Но на этом дело не кончается, ибо вывод был здесь лишь самым кратким примером требования тождества понятия, но это требование столь же необходимо для всякого прогресса в мышлении, ибо всякий прогресс, будь то аналогия, индукция или какая-либо другая процедура, основан на предположении, что слово, повторяющееся раньше и позже, обозначает раньше и позже одно и то же понятийное определение, и что это определение тождественно здесь и там. Следовательно, на каждом этапе мышления, то есть до тех пор, пока человек вообще мыслит, текучесть понятия должна быть приостановлена и заменена фиксированной идентичностью понимания, то есть, другими словами: нельзя мыслить текучими понятиями, а бесконечное мышление таковым не является.
Остается, однако, вопрос, можно ли, исходя из предположения, что природа понятия постоянно меняется, субъективной силой приостановить эту природу понятия и заменить ее фиксированным тождеством понимания. На этот вопрос следует ответить решительно отрицательно.
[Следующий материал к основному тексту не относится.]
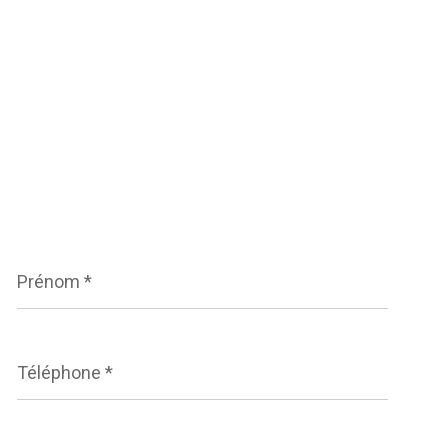
Prénom
*
Téléphone
*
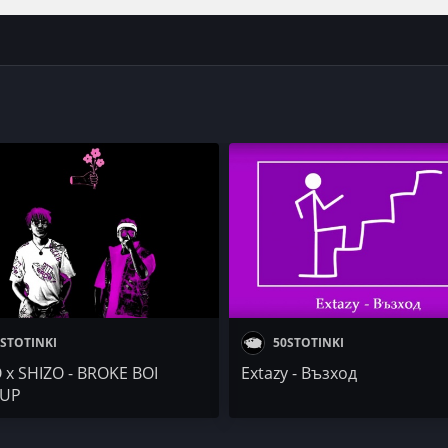
STOTINKI
50STOTINKI
 x SHIZO - BROKE BOI
Extazy - Възход
UP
Если это я изменяю понятие, я могу также оставить его неизменным в его собственной фиксированной идентичности; но если это само понятие изменяется, а я только пятое колесо в этом процессе, как мне начать прерывать естественное непрерывное изменение понятия и сохранить его на некоторое время в фиксированной идентичности, – где мне найти фиксированную точку, за которую я могу ухватиться в этом непрерывном изменении, где dos moi pou sto [Дай мне точку. … – wp] в этом panta rei [все течет – wp], в котором любая точка зрения, которую я пытаюсь принять, движется вместе с ним по своей природе? Это как если бы я хотел измерить скорость движения мира в пустом пространстве. В самом деле, у меня нет никаких средств даже воспринять изменение, происходящее с понятием A под моими руками; ведь для этого я должен был бы иметь понятие A, во-первых, как изменившееся (A1) и, во-вторых, как оставшееся тождественным (A), рядом, чтобы сравнить их; но откуда я возьму то, что осталось тождественным, если я даже не знаю, что A1) – это изменившееся? Таким образом, субъект даже не осознает, что понятие меняется, потому что по тому же закону меняется и применяемая мера; у субъекта не только нет силы и сопротивления, чтобы парализовать естественную силу изменения понятия, но он не может даже представить себе интерес или желание к нему, потому что он никогда не испытывает ничего, связанного с изменением понятия, потому что он никогда не может узнать, осталось ли понятие тем же самым или стало другим. Поэтому для эго, при условии, что природа понятия постоянно меняется, невозможно временно приостановить этот процесс самодвижения в каком-либо отношении, и поскольку только при этом условии возможно продолжение мышления, это условие отменяет всякую возможность мышления, как разумного, так и рационального. Действительно, бесконечное или рациональное мышление не может постичь конечное или рациональное мышление, несмотря на его уверения в обратном, в большей степени, чем последнее может постичь первое; ибо оно уничтожает возможность последнего и должно, следовательно, отрицать его.
Таков результат, если мы вслед за диалектиком перейдем на почву разума или бесконечного мышления. В главе «Разум и понимание» мы уже не могли не коснуться той двойственности диалектической или негативно-рассудочной деятельности, которая возникает в результате колебаний между отсутствием у метода предпосылок и его оправданием предпосылками. Мы уже видели там, что одна сторона диалектической деятельности имеет умопостигаемую (конечную) природу, другая – рациональную (бесконечную), и что они, соответственно, противоположным образом соотносятся с фундаментальными законами. В этой и предыдущей главе эта двойственность была объяснена, и мы увидели, как рациональная сторона диалектики нигде не может доказать то, что она хочет доказать, в то время как рассудочная (беспредпосылочная) ее сторона отменяет возможность всякого и любого мышления.